(Stored items)

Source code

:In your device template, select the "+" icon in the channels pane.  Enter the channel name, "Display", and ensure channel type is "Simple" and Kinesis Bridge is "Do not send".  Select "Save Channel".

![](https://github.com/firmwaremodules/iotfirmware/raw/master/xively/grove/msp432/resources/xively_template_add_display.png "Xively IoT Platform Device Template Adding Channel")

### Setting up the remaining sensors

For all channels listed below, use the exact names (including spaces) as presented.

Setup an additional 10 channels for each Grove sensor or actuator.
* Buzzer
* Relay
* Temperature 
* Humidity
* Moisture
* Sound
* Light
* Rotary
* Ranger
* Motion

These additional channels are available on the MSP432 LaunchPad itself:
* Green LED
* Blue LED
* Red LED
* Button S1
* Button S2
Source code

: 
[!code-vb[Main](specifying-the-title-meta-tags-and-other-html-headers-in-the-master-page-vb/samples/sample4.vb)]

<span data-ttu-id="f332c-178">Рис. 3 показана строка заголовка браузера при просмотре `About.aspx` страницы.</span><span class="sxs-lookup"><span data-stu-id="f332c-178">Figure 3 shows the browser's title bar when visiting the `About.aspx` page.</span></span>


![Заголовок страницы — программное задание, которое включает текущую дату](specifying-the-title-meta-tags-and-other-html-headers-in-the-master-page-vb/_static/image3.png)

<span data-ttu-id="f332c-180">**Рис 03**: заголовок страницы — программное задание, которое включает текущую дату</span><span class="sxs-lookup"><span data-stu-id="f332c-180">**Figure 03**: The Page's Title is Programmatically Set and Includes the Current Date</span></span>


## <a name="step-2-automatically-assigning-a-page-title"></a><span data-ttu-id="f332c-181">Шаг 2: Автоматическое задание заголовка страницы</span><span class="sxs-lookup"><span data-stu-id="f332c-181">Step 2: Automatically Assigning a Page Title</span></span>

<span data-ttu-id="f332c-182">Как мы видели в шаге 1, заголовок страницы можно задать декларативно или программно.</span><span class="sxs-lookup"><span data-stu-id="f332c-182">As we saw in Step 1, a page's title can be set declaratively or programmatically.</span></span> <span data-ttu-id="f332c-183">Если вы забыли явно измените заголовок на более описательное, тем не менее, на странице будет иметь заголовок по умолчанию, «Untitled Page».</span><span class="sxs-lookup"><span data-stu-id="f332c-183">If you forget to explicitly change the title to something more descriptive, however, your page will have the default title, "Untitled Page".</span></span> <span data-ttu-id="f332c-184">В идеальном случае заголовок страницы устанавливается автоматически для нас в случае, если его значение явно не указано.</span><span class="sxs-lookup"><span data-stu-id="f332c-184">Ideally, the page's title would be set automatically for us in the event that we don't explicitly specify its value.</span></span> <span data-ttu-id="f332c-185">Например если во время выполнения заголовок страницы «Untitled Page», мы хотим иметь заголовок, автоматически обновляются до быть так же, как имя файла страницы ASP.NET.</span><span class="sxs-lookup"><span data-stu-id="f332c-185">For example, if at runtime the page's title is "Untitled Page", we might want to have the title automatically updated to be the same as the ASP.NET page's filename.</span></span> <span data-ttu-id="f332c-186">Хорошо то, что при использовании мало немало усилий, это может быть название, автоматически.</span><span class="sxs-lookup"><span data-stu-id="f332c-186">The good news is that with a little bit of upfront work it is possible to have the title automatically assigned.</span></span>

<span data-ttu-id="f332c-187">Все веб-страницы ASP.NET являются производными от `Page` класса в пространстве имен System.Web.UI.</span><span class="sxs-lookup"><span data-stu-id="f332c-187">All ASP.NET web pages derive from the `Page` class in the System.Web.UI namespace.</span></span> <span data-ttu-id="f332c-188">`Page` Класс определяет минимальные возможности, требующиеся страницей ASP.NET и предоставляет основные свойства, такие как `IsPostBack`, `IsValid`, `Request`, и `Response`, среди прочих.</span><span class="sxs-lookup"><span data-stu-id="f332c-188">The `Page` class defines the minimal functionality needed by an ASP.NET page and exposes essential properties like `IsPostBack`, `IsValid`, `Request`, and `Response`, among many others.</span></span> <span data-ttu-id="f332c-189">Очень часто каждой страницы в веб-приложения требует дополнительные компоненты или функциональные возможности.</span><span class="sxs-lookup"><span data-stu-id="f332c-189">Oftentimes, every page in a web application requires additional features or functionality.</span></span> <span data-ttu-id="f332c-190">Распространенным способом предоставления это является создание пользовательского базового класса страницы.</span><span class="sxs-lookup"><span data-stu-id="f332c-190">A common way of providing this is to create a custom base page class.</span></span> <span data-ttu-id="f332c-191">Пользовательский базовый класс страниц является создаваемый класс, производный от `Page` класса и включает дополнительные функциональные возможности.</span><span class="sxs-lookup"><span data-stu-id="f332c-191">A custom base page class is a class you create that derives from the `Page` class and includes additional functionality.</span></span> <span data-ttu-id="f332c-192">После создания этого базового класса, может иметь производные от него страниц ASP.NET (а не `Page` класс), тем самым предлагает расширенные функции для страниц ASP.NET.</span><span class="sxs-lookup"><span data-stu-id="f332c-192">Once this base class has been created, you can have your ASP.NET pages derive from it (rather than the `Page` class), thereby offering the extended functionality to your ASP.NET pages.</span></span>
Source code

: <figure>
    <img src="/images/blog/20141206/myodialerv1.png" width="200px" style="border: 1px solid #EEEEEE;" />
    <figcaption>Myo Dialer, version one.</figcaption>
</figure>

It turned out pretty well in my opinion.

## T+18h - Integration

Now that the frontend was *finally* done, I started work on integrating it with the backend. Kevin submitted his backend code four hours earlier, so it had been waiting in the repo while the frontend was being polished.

■ **To-do item**: Send back all of the entries exactly, with nothing missing.

■ **Task response**:
Source code

:In your device template, select the "+" icon in the channels pane.  Enter the channel name, "Display", and ensure channel type is "Simple" and Kinesis Bridge is "Do not send".  Select "Save Channel".

![](https://github.com/firmwaremodules/iotfirmware/raw/master/xively/grove/msp432/resources/xively_template_add_display.png "Xively IoT Platform Device Template Adding Channel")

### Setting up the remaining sensors

For all channels listed below, use the exact names (including spaces) as presented.

Setup an additional 10 channels for each Grove sensor or actuator.
* Buzzer
* Relay
* Temperature 
* Humidity
* Moisture
* Sound
* Light
* Rotary
* Ranger
* Motion

These additional channels are available on the MSP432 LaunchPad itself:
* Green LED
* Blue LED
* Red LED
* Button S1
* Button S2
Source code

: 
[!code-vb[Main](specifying-the-title-meta-tags-and-other-html-headers-in-the-master-page-vb/samples/sample4.vb)]

<span data-ttu-id="f332c-178">Рис. 3 показана строка заголовка браузера при просмотре `About.aspx` страницы.</span><span class="sxs-lookup"><span data-stu-id="f332c-178">Figure 3 shows the browser's title bar when visiting the `About.aspx` page.</span></span>


![Заголовок страницы — программное задание, которое включает текущую дату](specifying-the-title-meta-tags-and-other-html-headers-in-the-master-page-vb/_static/image3.png)

<span data-ttu-id="f332c-180">**Рис 03**: заголовок страницы — программное задание, которое включает текущую дату</span><span class="sxs-lookup"><span data-stu-id="f332c-180">**Figure 03**: The Page's Title is Programmatically Set and Includes the Current Date</span></span>


## <a name="step-2-automatically-assigning-a-page-title"></a><span data-ttu-id="f332c-181">Шаг 2: Автоматическое задание заголовка страницы</span><span class="sxs-lookup"><span data-stu-id="f332c-181">Step 2: Automatically Assigning a Page Title</span></span>

<span data-ttu-id="f332c-182">Как мы видели в шаге 1, заголовок страницы можно задать декларативно или программно.</span><span class="sxs-lookup"><span data-stu-id="f332c-182">As we saw in Step 1, a page's title can be set declaratively or programmatically.</span></span> <span data-ttu-id="f332c-183">Если вы забыли явно измените заголовок на более описательное, тем не менее, на странице будет иметь заголовок по умолчанию, «Untitled Page».</span><span class="sxs-lookup"><span data-stu-id="f332c-183">If you forget to explicitly change the title to something more descriptive, however, your page will have the default title, "Untitled Page".</span></span> <span data-ttu-id="f332c-184">В идеальном случае заголовок страницы устанавливается автоматически для нас в случае, если его значение явно не указано.</span><span class="sxs-lookup"><span data-stu-id="f332c-184">Ideally, the page's title would be set automatically for us in the event that we don't explicitly specify its value.</span></span> <span data-ttu-id="f332c-185">Например если во время выполнения заголовок страницы «Untitled Page», мы хотим иметь заголовок, автоматически обновляются до быть так же, как имя файла страницы ASP.NET.</span><span class="sxs-lookup"><span data-stu-id="f332c-185">For example, if at runtime the page's title is "Untitled Page", we might want to have the title automatically updated to be the same as the ASP.NET page's filename.</span></span> <span data-ttu-id="f332c-186">Хорошо то, что при использовании мало немало усилий, это может быть название, автоматически.</span><span class="sxs-lookup"><span data-stu-id="f332c-186">The good news is that with a little bit of upfront work it is possible to have the title automatically assigned.</span></span>

<span data-ttu-id="f332c-187">Все веб-страницы ASP.NET являются производными от `Page` класса в пространстве имен System.Web.UI.</span><span class="sxs-lookup"><span data-stu-id="f332c-187">All ASP.NET web pages derive from the `Page` class in the System.Web.UI namespace.</span></span> <span data-ttu-id="f332c-188">`Page` Класс определяет минимальные возможности, требующиеся страницей ASP.NET и предоставляет основные свойства, такие как `IsPostBack`, `IsValid`, `Request`, и `Response`, среди прочих.</span><span class="sxs-lookup"><span data-stu-id="f332c-188">The `Page` class defines the minimal functionality needed by an ASP.NET page and exposes essential properties like `IsPostBack`, `IsValid`, `Request`, and `Response`, among many others.</span></span> <span data-ttu-id="f332c-189">Очень часто каждой страницы в веб-приложения требует дополнительные компоненты или функциональные возможности.</span><span class="sxs-lookup"><span data-stu-id="f332c-189">Oftentimes, every page in a web application requires additional features or functionality.</span></span> <span data-ttu-id="f332c-190">Распространенным способом предоставления это является создание пользовательского базового класса страницы.</span><span class="sxs-lookup"><span data-stu-id="f332c-190">A common way of providing this is to create a custom base page class.</span></span> <span data-ttu-id="f332c-191">Пользовательский базовый класс страниц является создаваемый класс, производный от `Page` класса и включает дополнительные функциональные возможности.</span><span class="sxs-lookup"><span data-stu-id="f332c-191">A custom base page class is a class you create that derives from the `Page` class and includes additional functionality.</span></span> <span data-ttu-id="f332c-192">После создания этого базового класса, может иметь производные от него страниц ASP.NET (а не `Page` класс), тем самым предлагает расширенные функции для страниц ASP.NET.</span><span class="sxs-lookup"><span data-stu-id="f332c-192">Once this base class has been created, you can have your ASP.NET pages derive from it (rather than the `Page` class), thereby offering the extended functionality to your ASP.NET pages.</span></span>
Source code

: <figure>
    <img src="/images/blog/20141206/myodialerv1.png" width="200px" style="border: 1px solid #EEEEEE;" />
    <figcaption>Myo Dialer, version one.</figcaption>
</figure>

It turned out pretty well in my opinion.

## T+18h - Integration

Now that the frontend was *finally* done, I started work on integrating it with the backend. Kevin submitted his backend code four hours earlier, so it had been waiting in the repo while the frontend was being polished.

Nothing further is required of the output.